Nessuna relazione tra possesso di armi e omicidi

Verrà presentato la prossima settimana a Norimberga nell’ambito del World Forum on Shooting Activities (Wfsa) lo studio dell’università di Liegi sui fattori che influenzano il tasso di omicidi con armi da fuoco. Non è possibile dimostrare scientificamente alcuna correlazione tra, da un lato, la disponibilità di armi da fuoco e la severità della legislazione in materia, e, dall’altro lato, il numero di omicidi che vengono compiuti con armi da fuoco in un determinato Paese. È​ quanto emerge da uno studio indipendente condotto dal dipartimento di Criminologia dell’Università di Liegi dal titolo “Fattori che influenzano il tasso di omicidio da armi da fuoco”.

Lo studio, finalizzato all’individuazione di eventuali legami tra il tasso di omicidi da armi da fuoco, il loro possesso e la severità della legislazione in materia, è stato realizzato, mediante il ricorso a precise tecniche statistiche, su un campione di ricerca di 52 Paesi che sono stati individuati sulla base di tre elementi fondamentali: il numero della popolazione, il regime politico e l’assenza di conflitti all’interno dei confini nazionali.
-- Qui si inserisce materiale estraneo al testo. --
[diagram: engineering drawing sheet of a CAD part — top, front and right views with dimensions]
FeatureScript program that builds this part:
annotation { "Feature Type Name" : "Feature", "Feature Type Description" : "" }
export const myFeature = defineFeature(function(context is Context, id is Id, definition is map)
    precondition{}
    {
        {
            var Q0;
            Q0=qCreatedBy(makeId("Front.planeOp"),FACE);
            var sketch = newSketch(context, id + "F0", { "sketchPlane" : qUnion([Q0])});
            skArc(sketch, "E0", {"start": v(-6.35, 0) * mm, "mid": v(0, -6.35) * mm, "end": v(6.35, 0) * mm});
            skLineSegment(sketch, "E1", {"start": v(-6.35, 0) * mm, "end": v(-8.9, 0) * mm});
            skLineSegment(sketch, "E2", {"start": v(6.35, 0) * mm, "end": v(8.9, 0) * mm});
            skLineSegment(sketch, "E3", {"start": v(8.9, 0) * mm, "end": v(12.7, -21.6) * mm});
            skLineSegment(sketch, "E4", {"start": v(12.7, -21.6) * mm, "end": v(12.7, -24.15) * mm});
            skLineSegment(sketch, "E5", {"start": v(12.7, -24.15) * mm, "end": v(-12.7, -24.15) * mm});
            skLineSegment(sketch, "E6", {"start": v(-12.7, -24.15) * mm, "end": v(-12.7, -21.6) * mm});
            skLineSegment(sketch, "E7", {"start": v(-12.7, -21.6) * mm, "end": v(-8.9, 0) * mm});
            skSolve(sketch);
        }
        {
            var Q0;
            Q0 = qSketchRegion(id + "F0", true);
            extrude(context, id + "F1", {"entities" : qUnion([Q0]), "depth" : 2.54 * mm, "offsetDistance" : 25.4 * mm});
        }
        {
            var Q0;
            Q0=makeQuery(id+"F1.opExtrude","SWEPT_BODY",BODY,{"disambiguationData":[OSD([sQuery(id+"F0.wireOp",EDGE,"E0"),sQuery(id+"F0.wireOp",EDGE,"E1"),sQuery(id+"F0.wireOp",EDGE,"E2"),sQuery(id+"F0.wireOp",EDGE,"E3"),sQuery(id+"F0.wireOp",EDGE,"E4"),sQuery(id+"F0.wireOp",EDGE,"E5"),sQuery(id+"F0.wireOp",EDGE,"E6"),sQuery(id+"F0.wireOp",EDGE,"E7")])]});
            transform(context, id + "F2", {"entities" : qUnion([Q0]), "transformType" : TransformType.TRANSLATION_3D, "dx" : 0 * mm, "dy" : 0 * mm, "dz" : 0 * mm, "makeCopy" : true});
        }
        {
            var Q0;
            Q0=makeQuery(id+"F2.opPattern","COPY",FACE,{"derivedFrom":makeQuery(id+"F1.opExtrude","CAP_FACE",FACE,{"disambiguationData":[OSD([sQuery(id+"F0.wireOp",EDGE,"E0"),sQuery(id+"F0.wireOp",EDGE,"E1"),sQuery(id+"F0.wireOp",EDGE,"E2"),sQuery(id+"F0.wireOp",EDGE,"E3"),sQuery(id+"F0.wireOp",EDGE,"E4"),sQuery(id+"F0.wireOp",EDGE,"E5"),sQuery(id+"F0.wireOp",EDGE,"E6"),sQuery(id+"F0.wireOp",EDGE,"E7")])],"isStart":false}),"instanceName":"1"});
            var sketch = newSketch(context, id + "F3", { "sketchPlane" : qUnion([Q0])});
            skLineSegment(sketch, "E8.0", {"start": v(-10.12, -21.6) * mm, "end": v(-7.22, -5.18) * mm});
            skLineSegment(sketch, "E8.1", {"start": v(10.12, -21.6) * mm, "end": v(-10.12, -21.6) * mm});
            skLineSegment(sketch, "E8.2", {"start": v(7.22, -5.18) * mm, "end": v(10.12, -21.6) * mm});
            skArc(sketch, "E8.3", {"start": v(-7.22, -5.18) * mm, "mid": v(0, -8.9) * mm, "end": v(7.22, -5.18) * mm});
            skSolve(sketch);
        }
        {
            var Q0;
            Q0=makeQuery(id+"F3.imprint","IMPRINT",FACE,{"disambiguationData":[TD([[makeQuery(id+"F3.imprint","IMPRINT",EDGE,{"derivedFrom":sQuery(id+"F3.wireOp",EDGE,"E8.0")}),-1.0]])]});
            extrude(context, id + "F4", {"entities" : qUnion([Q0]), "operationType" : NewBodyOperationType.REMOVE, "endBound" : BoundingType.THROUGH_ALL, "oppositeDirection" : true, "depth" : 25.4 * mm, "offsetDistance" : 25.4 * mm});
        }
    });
Finanziato dal World forum on shooting activities (Wfsa) e condotto in modo indipendente dal professore Michael Dantinne e dalla ricercatrice Sophie André della prestigiosa università belga di Liegi, lo studio dimostra che non vi è alcuna prova scientifica che regole più severe e una riduzione della quantità e del tipo di armi da fuoco legali producano effetti positivi su omicidi, criminalità e terrorismo.

Dallo studio, che verrà presentato la prossima settimana a Norimberga nel corso dell’Assemblea pubblica del Wfsa, e disponibile per il download su https://goo.gl/FD87le, emerge chiaramente come il tasso di omicidi che vengono commessi in un Paese dipenda, prevalentemente, dalle condizioni socio-economiche del Paese stesso. Gli autori dello studio, in particolare, hanno individuato nel tasso di mortalità infantile, elemento principale per valutare le condizioni di povertà di un Paese, il criterio più significativo per analizzare i dati relativi al numero degli omicidi compiuti in un certo Paese.

«È importante che ci siano studi scientifici indipendenti e così approfonditi in grado di rassicurare le istituzioni e la pubblica opinione su temi molto delicati come il rapporto tra possesso legale di armi da fuoco, omicidi e criminalità», afferma Stefano Fiocchi, presidente dell’Associazione nazionale produttori armi e munizioni sportive e civili (Anpam). «Pertanto ben venga l’analisi compiuta dalla prestigiosa Università belga di Liegi, che ci conforta sul fatto che né il grado di severità della normativa, né il legale possesso di armi da fuoco incidono significativamente sul tasso di omicidi in un singolo Stato. Fermo restando che ogni utilizzo improprio delle armi è fermamente da condannare».

«Dal mio punto di vista, questi dati vanno letti insieme ai risultati del recente studio scientifico condotto da Transcrime (Università Cattolica di Milano, consultabile al seguente link http://fireproject.eu/), che per la prima volta nella storia fornisce dati oggettivi sull’incidenza dei crimini commessi con armi da fuoco nei Paesi dell’Unione europea ed evidenzia che, a differenza delle stime grossolane che circolavano da anni, gli omicidi commessi all’interno di tutti i Paesi dell’Unione, che conta una popolazione di mezzo miliardo di abitanti, siano circa 400 in un anno, con nessun nesso tra maggiore o minore liberalità in materia di possesso di armi legittime», aggiunge Fiocchi.

Secondo il presidente di Anpam, quindi, «appare evidente che le continue ed eccessive restrizioni in materia di legale detenzione di armi non siano una politica vincente per combattere la criminalità e che l’Europa debba puntare piuttosto sul reale controllo del territorio e delle frontiere comunitarie».